Errori comuni nel cambiare software gestionale

La tentazione di aggiornare il software aziendale può arrivare da mille stimoli: la concorrenza che sembra più evoluta, l’interfaccia grafica che sa di vintage, la moda del momento, la paura di restare indietro. Ma cambiare software per queste ragioni è come cambiare casa perché il vicino ha cambiato il divano.

Il primo errore è pensare che il gestionale risolva i problemi organizzativi. Se i processi aziendali sono confusi, se le responsabilità non sono chiare, se le persone lavorano in modo disallineato, nessun software porterà ordine nel caos. Anzi, un gestionale nuovo può amplificare il disordine esistente. Il rischio è quello di costruire un castello tecnologico su fondamenta di sabbia.

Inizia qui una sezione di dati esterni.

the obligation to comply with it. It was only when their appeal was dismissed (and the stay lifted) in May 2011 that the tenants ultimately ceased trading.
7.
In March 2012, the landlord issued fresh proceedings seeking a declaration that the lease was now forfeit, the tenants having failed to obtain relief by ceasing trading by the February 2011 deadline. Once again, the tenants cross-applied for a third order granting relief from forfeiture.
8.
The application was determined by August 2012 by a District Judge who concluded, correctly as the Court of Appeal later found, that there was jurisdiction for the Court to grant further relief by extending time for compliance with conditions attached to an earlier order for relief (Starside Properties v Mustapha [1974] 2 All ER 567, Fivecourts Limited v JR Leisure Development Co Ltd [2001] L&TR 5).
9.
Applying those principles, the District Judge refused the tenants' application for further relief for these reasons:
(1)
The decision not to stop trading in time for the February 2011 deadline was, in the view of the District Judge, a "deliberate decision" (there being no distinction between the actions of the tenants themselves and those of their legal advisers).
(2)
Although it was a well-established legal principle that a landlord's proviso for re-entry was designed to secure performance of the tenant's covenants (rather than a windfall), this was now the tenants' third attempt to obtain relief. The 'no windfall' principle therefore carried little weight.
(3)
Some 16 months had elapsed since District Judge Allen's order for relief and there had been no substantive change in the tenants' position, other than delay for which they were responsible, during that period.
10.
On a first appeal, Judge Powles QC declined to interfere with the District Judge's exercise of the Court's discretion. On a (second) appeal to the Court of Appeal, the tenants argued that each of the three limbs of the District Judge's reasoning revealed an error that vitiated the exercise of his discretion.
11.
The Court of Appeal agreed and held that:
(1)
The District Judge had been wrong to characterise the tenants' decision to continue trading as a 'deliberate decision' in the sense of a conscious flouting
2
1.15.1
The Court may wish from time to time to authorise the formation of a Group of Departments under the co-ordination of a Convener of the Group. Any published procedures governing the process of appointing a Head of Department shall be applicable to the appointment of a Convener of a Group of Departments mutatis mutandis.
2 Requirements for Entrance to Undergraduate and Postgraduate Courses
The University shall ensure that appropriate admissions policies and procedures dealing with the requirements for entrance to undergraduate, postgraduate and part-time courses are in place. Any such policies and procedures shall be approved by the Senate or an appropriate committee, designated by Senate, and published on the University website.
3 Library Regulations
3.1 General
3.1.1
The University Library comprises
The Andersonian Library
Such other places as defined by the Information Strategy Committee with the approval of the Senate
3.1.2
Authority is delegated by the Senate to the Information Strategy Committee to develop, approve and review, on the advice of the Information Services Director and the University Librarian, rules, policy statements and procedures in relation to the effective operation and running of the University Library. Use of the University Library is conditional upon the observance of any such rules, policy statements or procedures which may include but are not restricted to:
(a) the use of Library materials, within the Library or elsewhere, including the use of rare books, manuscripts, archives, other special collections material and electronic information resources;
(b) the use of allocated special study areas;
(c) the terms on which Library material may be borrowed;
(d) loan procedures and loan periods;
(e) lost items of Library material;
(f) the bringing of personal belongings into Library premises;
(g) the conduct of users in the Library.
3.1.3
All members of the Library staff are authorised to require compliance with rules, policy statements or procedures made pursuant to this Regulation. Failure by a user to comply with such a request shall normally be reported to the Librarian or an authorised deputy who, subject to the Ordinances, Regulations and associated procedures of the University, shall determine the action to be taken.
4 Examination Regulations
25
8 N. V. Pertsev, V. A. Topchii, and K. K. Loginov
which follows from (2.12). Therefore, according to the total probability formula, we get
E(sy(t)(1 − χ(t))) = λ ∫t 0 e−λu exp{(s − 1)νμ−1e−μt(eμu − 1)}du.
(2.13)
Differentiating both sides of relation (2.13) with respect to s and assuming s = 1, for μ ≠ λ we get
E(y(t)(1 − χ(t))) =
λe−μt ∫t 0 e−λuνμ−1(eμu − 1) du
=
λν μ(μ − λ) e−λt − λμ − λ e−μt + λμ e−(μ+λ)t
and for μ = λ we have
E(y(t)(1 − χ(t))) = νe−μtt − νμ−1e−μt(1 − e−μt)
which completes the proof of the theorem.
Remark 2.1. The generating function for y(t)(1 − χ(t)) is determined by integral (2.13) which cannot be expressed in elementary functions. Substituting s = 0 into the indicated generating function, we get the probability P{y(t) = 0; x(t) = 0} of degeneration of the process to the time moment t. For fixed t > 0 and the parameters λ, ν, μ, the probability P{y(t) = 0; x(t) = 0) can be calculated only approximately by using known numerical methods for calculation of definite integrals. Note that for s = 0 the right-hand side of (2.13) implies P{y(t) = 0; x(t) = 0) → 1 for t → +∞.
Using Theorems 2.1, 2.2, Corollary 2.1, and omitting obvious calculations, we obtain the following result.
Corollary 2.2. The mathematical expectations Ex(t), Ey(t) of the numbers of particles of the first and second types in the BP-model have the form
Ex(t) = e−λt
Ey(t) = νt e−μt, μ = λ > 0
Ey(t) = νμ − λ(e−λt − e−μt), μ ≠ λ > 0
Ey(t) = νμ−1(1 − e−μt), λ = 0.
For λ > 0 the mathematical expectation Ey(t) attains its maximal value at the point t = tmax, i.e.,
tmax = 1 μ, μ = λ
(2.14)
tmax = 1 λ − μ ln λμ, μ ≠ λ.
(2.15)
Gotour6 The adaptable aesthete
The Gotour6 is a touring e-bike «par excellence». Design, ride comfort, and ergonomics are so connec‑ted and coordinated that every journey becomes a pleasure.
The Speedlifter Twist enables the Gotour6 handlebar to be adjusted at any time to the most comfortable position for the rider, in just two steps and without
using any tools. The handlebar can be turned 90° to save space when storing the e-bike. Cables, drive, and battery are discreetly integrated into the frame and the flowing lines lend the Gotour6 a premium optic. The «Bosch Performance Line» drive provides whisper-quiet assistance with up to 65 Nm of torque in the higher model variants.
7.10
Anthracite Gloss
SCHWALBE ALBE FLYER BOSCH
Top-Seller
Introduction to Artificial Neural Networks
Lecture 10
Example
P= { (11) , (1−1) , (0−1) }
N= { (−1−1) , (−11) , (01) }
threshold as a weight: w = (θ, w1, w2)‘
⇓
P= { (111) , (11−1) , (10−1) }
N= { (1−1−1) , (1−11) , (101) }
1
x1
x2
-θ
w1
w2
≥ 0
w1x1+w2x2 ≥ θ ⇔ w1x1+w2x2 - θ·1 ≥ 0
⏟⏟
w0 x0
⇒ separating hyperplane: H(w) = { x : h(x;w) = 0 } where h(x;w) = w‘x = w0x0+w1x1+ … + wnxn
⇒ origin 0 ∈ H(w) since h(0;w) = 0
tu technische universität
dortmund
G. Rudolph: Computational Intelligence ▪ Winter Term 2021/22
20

Anche l’estetica può trarre in inganno. Un software che “sembra vecchio” non è necessariamente inefficace. L’apparenza è secondaria rispetto alla funzione. E quando si prende una decisione basata su sensazioni, si imbocca una strada lastricata di costi, stress e insoddisfazione. Cambiare per cambiare, senza una reale motivazione, è la strada più veloce verso il fallimento di progetto.

Quando cambiare gestionale diventa una necessità strategica

Ci sono invece condizioni in cui il cambiamento del gestionale non solo ha senso, ma diventa imprescindibile.

La più rilevante è la crescita dell’azienda.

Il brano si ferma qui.